Via Cindy I read a long blogpost on Ideant; Movable distance, technology, nearness and farness. The first heading is: detours on the road to abolishing distance. While technology may facilitate being near things once considered far, more than technology is required to bridge the existential gap between the knower and the known. The essay has distance as its topic and argues that we need to think of more than the old temporal/spatial distance, as information technologies make it irrelevant whether we communicate with our colleagues next room, or someone at the other end of the world.
I really appreciated how ideant describes how a lot of talk about online communication carries an implicit judgment about online communication, with a bias towards face-to-face communication. "What do we lose?" Instead of: "what do we gain?"
The implicit assumption is that mediated conversations introduce impurities, because we use lesser senses. Yet, as the essay points out the mediated communication can provide kinds of knowledge not available through face-to-face communication.

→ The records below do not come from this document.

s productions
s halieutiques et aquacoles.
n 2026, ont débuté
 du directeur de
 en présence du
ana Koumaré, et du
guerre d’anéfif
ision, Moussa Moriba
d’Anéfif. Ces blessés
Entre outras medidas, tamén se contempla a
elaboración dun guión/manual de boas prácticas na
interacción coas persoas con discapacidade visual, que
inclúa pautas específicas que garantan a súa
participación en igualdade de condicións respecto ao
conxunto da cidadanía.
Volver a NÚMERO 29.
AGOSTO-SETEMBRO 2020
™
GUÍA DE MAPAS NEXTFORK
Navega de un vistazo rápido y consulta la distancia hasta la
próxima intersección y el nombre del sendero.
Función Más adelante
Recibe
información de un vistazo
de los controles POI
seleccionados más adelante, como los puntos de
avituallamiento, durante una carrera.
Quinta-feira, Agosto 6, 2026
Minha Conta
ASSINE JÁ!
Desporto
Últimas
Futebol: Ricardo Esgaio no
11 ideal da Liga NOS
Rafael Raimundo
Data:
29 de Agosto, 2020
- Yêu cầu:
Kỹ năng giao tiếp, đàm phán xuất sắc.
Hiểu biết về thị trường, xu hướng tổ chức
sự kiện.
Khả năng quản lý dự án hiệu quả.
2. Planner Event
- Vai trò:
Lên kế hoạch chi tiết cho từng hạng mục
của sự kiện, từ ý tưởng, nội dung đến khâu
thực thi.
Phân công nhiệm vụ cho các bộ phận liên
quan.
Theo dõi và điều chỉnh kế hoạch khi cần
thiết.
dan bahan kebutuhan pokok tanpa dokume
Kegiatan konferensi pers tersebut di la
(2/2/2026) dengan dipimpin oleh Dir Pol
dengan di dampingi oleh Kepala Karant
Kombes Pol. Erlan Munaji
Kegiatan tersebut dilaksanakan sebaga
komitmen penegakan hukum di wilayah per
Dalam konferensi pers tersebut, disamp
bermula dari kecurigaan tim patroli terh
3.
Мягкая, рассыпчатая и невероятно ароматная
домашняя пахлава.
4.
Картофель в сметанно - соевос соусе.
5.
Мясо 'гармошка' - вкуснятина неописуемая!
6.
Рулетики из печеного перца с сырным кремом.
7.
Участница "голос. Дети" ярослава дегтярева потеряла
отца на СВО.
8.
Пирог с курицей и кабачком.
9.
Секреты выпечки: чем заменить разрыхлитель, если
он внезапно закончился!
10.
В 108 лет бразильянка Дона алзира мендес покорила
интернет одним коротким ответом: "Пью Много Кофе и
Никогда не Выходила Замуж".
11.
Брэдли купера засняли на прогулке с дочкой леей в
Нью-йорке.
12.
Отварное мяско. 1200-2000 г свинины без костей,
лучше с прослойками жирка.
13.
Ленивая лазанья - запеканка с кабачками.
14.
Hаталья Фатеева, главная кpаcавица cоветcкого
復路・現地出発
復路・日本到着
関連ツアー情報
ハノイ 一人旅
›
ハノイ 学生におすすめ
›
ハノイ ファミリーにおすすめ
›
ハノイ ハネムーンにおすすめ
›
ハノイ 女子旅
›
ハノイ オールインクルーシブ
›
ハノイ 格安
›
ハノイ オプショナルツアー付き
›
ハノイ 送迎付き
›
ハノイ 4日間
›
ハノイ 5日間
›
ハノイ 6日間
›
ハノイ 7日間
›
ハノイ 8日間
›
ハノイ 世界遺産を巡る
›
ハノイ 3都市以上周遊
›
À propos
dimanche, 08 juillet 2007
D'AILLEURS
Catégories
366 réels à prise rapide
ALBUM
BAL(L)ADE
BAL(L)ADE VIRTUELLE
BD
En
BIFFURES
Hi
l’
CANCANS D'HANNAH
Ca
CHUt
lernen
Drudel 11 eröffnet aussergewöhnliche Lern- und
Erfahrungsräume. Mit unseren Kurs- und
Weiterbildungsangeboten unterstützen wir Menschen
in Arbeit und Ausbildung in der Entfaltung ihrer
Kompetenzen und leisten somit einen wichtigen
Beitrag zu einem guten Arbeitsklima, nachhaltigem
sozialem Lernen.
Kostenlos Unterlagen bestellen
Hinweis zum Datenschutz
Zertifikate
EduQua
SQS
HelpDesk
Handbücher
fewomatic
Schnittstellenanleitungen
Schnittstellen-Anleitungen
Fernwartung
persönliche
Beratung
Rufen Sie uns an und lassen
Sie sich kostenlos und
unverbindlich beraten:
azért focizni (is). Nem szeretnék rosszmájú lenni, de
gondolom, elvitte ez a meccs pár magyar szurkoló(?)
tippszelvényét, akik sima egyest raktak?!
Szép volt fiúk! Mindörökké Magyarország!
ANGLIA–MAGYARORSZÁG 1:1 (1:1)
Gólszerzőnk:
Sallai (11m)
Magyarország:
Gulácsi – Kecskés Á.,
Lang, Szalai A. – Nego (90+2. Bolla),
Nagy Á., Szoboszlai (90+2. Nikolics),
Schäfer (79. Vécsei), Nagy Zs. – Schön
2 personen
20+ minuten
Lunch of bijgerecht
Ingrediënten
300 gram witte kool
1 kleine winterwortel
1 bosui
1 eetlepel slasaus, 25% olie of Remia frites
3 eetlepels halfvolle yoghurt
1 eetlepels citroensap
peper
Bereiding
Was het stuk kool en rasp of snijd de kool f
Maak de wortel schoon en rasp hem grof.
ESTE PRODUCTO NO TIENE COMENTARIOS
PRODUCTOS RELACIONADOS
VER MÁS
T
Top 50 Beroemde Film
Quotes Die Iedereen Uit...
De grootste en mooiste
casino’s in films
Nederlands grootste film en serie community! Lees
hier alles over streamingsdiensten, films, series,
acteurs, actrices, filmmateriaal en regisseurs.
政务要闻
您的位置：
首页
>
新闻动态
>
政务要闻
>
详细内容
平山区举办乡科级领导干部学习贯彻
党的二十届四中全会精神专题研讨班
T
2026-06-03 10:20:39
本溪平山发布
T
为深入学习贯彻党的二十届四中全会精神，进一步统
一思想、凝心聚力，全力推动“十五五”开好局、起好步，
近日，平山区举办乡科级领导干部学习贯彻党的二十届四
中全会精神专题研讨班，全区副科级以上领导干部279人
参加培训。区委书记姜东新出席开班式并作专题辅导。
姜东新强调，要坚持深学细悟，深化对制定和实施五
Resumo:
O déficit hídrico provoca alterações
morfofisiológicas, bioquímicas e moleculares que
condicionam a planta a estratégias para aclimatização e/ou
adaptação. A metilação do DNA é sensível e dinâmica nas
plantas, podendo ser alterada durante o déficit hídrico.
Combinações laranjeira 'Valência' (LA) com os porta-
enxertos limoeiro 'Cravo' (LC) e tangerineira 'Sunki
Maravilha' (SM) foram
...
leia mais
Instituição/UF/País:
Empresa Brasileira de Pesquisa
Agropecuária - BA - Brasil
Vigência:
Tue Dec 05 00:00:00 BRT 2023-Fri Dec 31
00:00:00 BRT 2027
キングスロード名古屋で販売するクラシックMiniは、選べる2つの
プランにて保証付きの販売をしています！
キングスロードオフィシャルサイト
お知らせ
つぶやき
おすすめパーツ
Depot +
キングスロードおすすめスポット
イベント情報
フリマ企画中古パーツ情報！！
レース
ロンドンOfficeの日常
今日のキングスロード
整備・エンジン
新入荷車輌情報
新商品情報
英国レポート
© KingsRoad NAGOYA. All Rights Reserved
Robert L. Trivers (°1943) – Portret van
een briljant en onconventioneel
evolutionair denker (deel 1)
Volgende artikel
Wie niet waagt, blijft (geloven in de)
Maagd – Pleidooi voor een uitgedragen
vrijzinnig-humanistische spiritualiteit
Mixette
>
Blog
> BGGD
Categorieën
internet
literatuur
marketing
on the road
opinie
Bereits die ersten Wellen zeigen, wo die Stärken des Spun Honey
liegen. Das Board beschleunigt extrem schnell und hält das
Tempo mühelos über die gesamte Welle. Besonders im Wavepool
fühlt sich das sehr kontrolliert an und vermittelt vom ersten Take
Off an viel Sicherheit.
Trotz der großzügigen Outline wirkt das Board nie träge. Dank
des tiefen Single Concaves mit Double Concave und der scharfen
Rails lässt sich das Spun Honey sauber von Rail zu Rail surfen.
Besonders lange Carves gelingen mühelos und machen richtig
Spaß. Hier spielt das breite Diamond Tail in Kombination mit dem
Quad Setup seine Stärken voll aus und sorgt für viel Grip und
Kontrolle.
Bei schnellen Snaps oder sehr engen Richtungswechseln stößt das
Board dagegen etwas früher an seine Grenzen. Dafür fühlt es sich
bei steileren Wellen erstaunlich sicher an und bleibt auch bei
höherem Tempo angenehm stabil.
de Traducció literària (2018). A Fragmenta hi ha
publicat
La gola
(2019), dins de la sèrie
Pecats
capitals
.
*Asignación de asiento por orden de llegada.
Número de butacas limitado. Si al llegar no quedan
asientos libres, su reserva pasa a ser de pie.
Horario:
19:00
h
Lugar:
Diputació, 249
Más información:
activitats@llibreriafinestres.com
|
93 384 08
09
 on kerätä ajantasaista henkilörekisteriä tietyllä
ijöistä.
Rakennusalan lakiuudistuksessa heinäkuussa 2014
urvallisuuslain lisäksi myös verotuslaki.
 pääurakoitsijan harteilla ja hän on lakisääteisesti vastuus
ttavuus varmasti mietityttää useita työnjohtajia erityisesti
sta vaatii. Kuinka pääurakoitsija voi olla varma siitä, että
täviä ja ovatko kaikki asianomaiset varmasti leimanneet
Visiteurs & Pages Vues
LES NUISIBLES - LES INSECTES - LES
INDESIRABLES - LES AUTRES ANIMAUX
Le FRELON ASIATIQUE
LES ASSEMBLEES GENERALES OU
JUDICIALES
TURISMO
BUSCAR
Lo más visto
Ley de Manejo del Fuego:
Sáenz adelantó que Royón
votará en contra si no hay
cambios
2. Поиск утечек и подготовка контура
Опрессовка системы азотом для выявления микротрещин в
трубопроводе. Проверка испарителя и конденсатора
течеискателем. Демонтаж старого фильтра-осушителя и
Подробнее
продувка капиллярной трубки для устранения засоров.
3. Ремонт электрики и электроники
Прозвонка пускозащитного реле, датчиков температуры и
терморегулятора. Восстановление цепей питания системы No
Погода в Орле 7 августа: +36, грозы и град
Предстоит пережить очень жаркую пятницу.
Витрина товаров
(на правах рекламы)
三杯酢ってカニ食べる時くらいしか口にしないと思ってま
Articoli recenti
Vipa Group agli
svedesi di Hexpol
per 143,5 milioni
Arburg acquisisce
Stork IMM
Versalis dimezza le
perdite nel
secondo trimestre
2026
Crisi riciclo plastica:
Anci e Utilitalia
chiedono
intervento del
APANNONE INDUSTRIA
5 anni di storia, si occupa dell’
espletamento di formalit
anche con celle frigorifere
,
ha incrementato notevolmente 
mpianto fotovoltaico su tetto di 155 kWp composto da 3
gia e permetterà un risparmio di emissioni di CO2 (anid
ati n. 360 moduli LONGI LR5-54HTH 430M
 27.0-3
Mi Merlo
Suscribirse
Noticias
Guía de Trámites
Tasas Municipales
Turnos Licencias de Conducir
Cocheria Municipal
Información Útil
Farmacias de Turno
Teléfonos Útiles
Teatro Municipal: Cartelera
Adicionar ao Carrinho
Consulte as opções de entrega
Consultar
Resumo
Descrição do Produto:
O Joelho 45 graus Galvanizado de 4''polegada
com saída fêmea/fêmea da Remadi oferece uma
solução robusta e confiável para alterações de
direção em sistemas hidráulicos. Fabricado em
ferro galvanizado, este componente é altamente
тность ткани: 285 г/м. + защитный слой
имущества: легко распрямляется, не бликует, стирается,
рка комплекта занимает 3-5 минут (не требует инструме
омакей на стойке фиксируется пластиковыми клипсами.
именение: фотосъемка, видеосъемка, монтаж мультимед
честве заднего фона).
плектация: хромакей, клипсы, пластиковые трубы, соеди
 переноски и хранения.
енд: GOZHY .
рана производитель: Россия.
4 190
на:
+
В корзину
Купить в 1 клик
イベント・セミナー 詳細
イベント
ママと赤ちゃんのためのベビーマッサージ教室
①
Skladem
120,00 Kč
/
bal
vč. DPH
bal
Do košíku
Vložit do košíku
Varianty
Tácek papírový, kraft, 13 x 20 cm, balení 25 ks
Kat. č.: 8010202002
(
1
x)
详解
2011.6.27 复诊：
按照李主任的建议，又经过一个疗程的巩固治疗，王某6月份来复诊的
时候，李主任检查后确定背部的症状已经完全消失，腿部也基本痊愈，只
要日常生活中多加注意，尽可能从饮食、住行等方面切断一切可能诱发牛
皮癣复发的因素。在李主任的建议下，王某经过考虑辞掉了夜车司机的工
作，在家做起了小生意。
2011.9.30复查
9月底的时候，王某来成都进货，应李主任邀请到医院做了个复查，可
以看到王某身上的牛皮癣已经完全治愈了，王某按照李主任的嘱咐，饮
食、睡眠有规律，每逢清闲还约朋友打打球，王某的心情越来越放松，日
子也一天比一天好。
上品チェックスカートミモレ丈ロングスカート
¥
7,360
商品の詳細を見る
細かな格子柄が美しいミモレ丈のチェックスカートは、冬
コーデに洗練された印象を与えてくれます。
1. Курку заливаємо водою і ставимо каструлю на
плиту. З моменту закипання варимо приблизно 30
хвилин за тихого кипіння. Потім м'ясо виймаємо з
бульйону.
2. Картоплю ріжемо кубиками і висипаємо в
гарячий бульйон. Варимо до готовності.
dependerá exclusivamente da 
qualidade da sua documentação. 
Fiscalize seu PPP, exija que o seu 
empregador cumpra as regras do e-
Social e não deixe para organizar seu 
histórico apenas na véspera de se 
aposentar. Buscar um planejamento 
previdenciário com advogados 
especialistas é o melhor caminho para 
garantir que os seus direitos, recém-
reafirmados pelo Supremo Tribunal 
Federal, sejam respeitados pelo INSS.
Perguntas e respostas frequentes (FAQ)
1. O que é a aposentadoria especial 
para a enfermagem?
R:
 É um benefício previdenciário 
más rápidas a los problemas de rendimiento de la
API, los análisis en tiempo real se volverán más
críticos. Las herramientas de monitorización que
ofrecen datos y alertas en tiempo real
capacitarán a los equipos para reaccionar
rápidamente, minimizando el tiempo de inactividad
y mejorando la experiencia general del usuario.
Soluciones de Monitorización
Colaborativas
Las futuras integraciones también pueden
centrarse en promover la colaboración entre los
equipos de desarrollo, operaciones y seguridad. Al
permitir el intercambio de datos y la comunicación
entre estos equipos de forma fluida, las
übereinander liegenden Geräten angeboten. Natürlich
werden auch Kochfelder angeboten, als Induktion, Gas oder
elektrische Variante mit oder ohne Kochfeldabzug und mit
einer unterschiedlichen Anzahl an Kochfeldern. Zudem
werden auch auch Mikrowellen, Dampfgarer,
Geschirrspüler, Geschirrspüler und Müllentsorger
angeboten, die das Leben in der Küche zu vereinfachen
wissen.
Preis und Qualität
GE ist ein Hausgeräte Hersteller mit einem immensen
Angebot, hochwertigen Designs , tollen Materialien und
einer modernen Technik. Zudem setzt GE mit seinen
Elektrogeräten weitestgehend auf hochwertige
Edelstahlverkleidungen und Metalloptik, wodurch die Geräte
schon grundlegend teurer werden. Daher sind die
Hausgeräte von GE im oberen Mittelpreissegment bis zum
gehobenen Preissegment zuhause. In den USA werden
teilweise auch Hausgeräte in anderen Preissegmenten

An online conversation can be 'near' when ideas are congruent with mine, while a face-to-face conversation can be very 'far'.
Now that I write this down, it sounds all too logical to me, and it seems everyone in the world would agree. On the other hand, I do experience that for a lot of people online is less and a substitute for 'real' communication because it is too expensive to travel and meet. I think that's a different mindset from knowing what various types of communication can be fostered and how it impacts the results. Somehow we need to become smarter as using various means without letting ourselves be driven by mere personal preferences. What's the advantage of talking on a blog rather than face-to-face? How does it shift the conversation? Without being aware of this, we will probably not invest in new types of conversations and continue on the same old roads.